Was haben Bildung und Fußball gemeinsam? So, wie jeder, der zweimal in seinem Leben unfallfrei gegen einen Ball getreten hat glaubt Bundestrainer sein zu können, so erhebt sich jeder zum Bildungspolitiker – weil er schließlich mal in die Schule gegangen ist. Und noch eine Gemeinsamkeit gibt es: Die wirklichen Bildungspolitiker in diesem Land gehen mit ihrem Thema in etwa so differenziert um, wie der durchschnittliche deutsche Fußballer mit seinem Spielgerät. Also: Es tut immer ein bisschen weh, das anzusehen – und das ist bei der neuen Pisa-Debatte wieder so: Am 27. Juni ist e-day; Pisa "E" wie Ergänzungsstudie, der Vergleich der Bundesländer. Und obwohl noch nichts genaues bekannt ist, feiern Unionspolitiker aus Bayern und Baden-Württemberg, die angeblich so große Qualität ihrer Schulen. Noch liegt kein Detail, nichts über das Abschneiden in den Kategorien, Lesen, Mathematik und Naturwissenschaften auf dem Tisch und schon wird eine vage Agenturmeldung zur Politmunition eingeschmolzen. Es ist Wahlkampf – da sind differenzierte Analysen nicht gefragt – lieber im Nebel stochern und Punkte machen. Dabei gibt es kaum ein Thema, bei dem Umfragen und Statistiken kritischer hinterfragt werden müssten, zumal auch Pisa letztlich nur einen Ausschnitt der Bildungswirklichkeit zeigt und nicht das abschließende Urteil bilden darf. Das sei auch in Richtung der vermeintlich verantwortlichen Lehrer gesagt, die wieder einmal als die faulenzenden Schmarotzer schuldig am Untergang der großen deutschen Bildungsnation sind – mindestens.

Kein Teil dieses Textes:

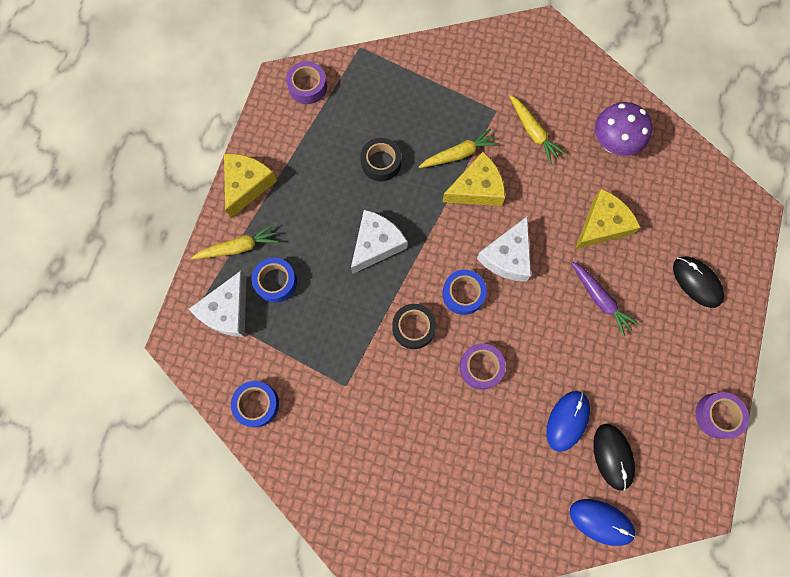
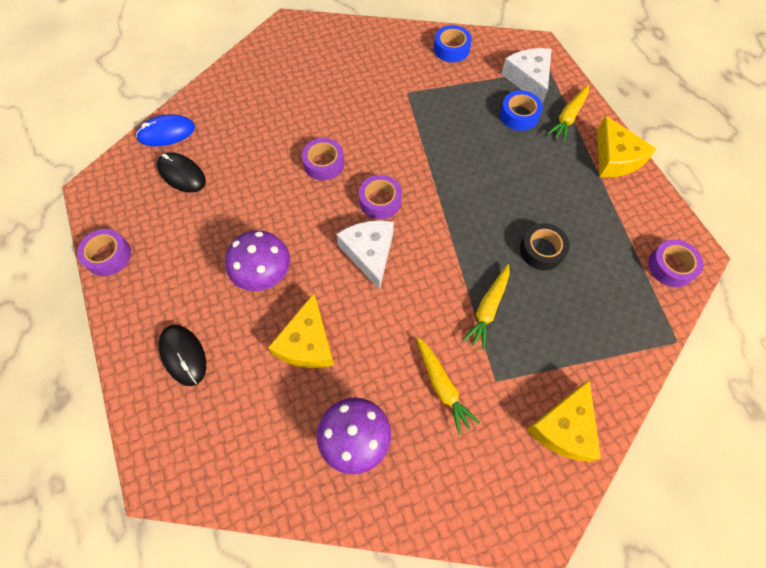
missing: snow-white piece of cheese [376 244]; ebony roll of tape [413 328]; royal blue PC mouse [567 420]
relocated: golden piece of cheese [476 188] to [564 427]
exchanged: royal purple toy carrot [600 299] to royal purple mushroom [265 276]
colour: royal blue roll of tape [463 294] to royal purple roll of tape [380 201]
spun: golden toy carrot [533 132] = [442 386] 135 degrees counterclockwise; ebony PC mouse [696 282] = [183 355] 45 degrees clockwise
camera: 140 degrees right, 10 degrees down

So schief wie der Turm in der Toskana ist auch die Wahrnehmung des Problems. Wie sieht es mit der Migrantensituation in einem Bundesland aus? Wieviele soziale Brennpunkte gibt es, welche finanziellen Möglichkeiten hat ein Land? Das Stichwort Finanzen zeigt, wie komplex die Angelegenheit ist: Neben Bayern und Baden-Württemberg soll Sachsen in der Pisa-E-Studie ganz weit vorne liegen. Während Bayern sich rühmt, mehr Geld pro Schüler auszugeben als im Schnitt, hat Sachsen deutlich weniger Geld für jeden Schüler übrig. Wie geht das zusammen? Ein Paradox von vielen.

Jetzt über eine unveröffentlichte Studie zu streiten führt zu zweierlei: Wenn die wirklichen Fakten auf den Tisch kommen, werden sie keinen mehr interessieren und je mehr sich die politischen Lager gegenseitig mit nichtbekanntem Datenmaterial "pisacken"-dieser Kalauer sei erlaubt-, desto eher gehen die wirklichen wichtigen bildungspolitischen Fragen unter: Dort, wo jene Basiskommpetenzen erworben werden, um die es in der Debatte ja schließlich geht, in den Grundschulen, schneidet Deutschland international ganz schlecht ab. In Sachen Integration von Ausländerkindern hinkt das Land der Dichter und Denker genauso hinterher. Warum ist eigentlich die Lehrer-Lobby so stark, dass sie noch immer Ganztagsschulen verhindert? Und Willy Brandts bildungspolitischer Leitgedanke der 70er Jahre: "Bildung für alle" bleibt bis heute ein Gedanke: In keinem anderen Industrieland ist die soziale Herkunft so entscheidend für den Schulerfolg wie in Deutschland.

Das sind sie, die groben Fouls deutscher Bildungspolitik – über alles andere sollte man reden, wenn man etwas darüber weiß.